Рыча, бросался на берег прибой,
Но оголтелый ветер штормовой
Не слышен был: другой, сердечный шквал —
Крик сердца моего — грозу перекрывал…
Мне узок горизонт, мне не хватает дня,
И вся вселенная ничтожна для меня![8]

Взрыв честолюбивых желаний! Школьник рифмует без устали. В 1866 году он пишет:

Мальчишкой я любил боев кровавый шквал,
И рыцарей блистательных и смелых, —
Тех, кто в песках за Гроб Господний пал —
В далеких и чужих пределах.
Я Ричарда[9]тогда боготворил.
Владел моей душой король отважный.
Я сам — король — в ту пору счастлив был..
Но девочку я повстречал однажды.
«Вот сердце, вот мой лес, вот замок мой.
Пойдем играть!
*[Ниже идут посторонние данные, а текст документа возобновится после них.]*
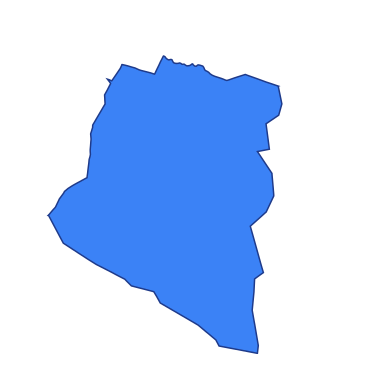 the district of Songinoxairxan, Ulaanbaatar, Mongolia, rotated 203°
{"feature_id": "93677404B95437285917288", "entity_name": "Songinoxairxan", "entity_type": "district", "adm_level": 2, "iso_a3": "MNG", "parent_name": "Mongolia", "parent_adm1": "Ulaanbaatar", "projection": "equal_earth", "projection_center": [106.709, 48.059], "detail": "fine", "context": "isolated", "style": "filled", "palette": "blue", "viewbox_px": 384, "rotation_deg": 203, "n_neighbors": 0, "source": "geoboundaries", "source_scale": "gbopen_adm2", "svg_char_len": 3202}
<svg xmlns="http://www.w3.org/2000/svg" viewBox="0 0 384 384"><g transform="rotate(203 192 192)"><path d="M153.9,323.2L160.7,322.7L166.5,322.2L176.5,321.7L186.3,321.1L188.9,321.0L190.4,319.7L194.6,316.1L197.6,313.5L202.0,309.5L203.5,308.3L204.7,308.1L207.5,308.1L209.6,308.0L212.8,307.7L215.0,307.5L216.1,307.4L218.9,307.4L221.2,307.8L221.6,307.9L223.2,308.6L224.5,308.9L225.8,309.0L227.2,309.1L228.3,309.7L229.1,310.6L230.2,311.5L231.3,312.1L233.7,311.9L234.9,311.7L236.0,311.4L236.5,310.9L237.1,309.6L237.5,309.3L238.9,309.0L239.8,309.3L240.9,309.7L241.3,310.1L241.9,310.0L242.6,308.8L243.4,307.7L244.1,307.1L244.8,306.8L245.3,306.4L246.3,306.1L247.4,306.2L249.0,306.6L250.1,306.2L250.9,305.7L251.5,305.7L252.3,306.0L253.0,306.0L253.7,306.0L255.2,304.9L256.9,304.1L258.5,303.8L259.6,303.9L260.5,304.5L261.2,305.1L262.1,305.9L262.9,305.9L263.6,305.6L264.8,304.6L265.3,304.5L266.2,304.5L266.7,304.6L268.1,305.0L269.8,306.0L270.8,306.1L271.4,306.0L271.5,305.6L271.7,302.2L271.9,300.0L272.0,296.8L272.0,296.1L272.1,294.3L272.3,290.5L272.4,287.4L272.5,285.9L272.8,285.8L276.4,285.5L277.2,285.4L279.2,285.1L283.1,284.5L285.0,284.2L286.3,284.0L288.4,283.8L292.9,283.9L296.7,283.4L300.4,283.0L303.0,282.6L306.2,282.0L306.3,281.9L306.2,280.6L306.3,278.8L306.3,277.8L306.7,275.8L307.4,272.2L308.2,268.2L309.0,264.3L309.3,263.0L309.5,262.9L312.0,263.0L313.9,262.8L311.4,261.4L309.4,260.2L309.3,259.9L309.6,255.9L309.7,254.5L309.8,252.9L310.2,249.2L310.4,247.2L309.8,246.0L308.8,244.0L308.1,242.5L307.1,240.5L306.4,239.0L306.8,236.2L307.5,230.6L308.1,226.0L308.6,222.3L309.1,218.2L309.5,215.3L309.5,214.7L308.8,212.8L308.6,212.2L308.6,211.6L308.3,209.0L308.1,206.5L308.0,205.9L307.7,205.3L306.9,203.8L305.7,201.5L305.6,201.2L305.4,200.8L304.6,198.3L303.5,195.1L302.5,192.0L302.2,191.1L301.5,189.5L300.4,187.3L300.2,186.9L299.8,185.1L299.7,184.5L299.4,181.9L299.3,181.5L298.3,178.4L297.6,175.9L296.4,171.7L295.4,168.4L294.7,165.7L294.5,165.0L294.2,164.2L294.6,163.7L295.6,162.5L296.9,160.8L298.0,159.5L298.4,158.9L299.6,157.4L300.6,156.2L303.2,152.9L304.7,150.9L307.5,146.8L307.9,146.0L308.7,144.4L309.6,142.7L309.7,141.0L310.1,139.2L311.4,133.8L311.4,133.2L311.5,130.6L311.7,126.2L311.8,124.6L312.3,123.1L312.8,121.8L313.1,120.9L313.9,118.3L314.6,115.9L314.8,115.4L315.2,114.3L314.9,114.4L312.9,112.8L294.3,97.7L290.4,94.6L270.9,91.1L261.2,89.4L251.8,87.9L238.9,87.0L233.6,86.6L229.4,86.2L220.1,85.5L219.8,85.5L217.3,84.4L211.6,82.1L211.1,81.9L202.4,83.2L200.5,83.5L189.1,85.2L188.2,85.3L183.4,81.8L183.3,81.7L177.8,77.4L152.4,74.2L145.2,73.3L134.6,71.9L134.4,71.9L123.7,68.6L123.2,68.5L112.1,65.1L111.0,64.1L110.2,63.5L106.9,60.8L94.9,63.4L69.0,69.0L68.8,69.1L68.9,69.4L68.9,69.5L71.0,76.6L82.6,94.7L84.2,97.1L90.4,106.7L95.9,124.1L97.7,129.0L100.4,136.4L100.3,136.6L100.0,137.1L97.7,141.0L94.8,145.7L98.1,149.7L99.8,151.8L101.1,153.4L109.7,164.2L118.4,175.1L125.0,183.3L118.8,196.4L116.2,202.0L115.9,202.5L115.6,210.0L115.2,220.3L115.9,221.8L117.9,225.6L119.1,227.9L125.0,239.0L125.7,240.4L125.8,240.5L126.0,240.6L147.6,254.8L146.9,255.3L146.4,255.6L137.5,261.6L150.5,283.7L142.2,296.6L143.7,308.2L153.7,322.7L154.0,323.1L153.9,323.2L153.9,323.2Z" fill="#3b82f6" stroke="#1e3a8a" stroke-width="1.5"/></g></svg>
Нас солнце ждет повсюду!»
Зачем мне отправляться в край чужой.
Когда я здесь нашел такое чудо?
И почему Колумб несчастен был,
Увидев новый мир па горизонте[10]

Ги великолепный пример лирической лихорадки юности, от которой излечиваются с приходом зрелости. Он начал рифмовать в тринадцать лет. Даже во времена, когда сочинение стихов по-французски и по-латыни являлось обычным школьным упражнением, редкий подросток так хорошо владел родным языком, чтобы написать:

На колеснице Феб на небеса въезжал,
И месяц прогнанный, загоропясь, бежал;
Тут захотелось мне с Природой поразвлечься,
 Сквозь рощи, зеленью манящие, повлечься…

В этих строчках звучат тоска по свободе, любовь к природе и отчаянная потребность к бегству. Занятный мальчуган этот Ги, переходящий от угрюмого молчания к шумным проделкам, способный драться как дикарь и бесконечно рифмовать в угоду любой юбке!

Лора с гордостью цитировала строки из поэмы, которую Ги послал ей 2 мая 1864 года:

Жизнь — это пенный след за темною кормою
Иль хрупкий анемон, что выращен скалою,
Тень птицы беглая на солнечном песке,
Зов тщетный моряка, что тонет вдалеке
Жизнь есть туман, лучом нездешним осиянный,
Единственный момент, нам для молитвы данный.

Лора в своей гордыне восхищалась всем. Но стихотворение «Жизнь — это пенный след» действительно было даром божьим, как и сам его автор.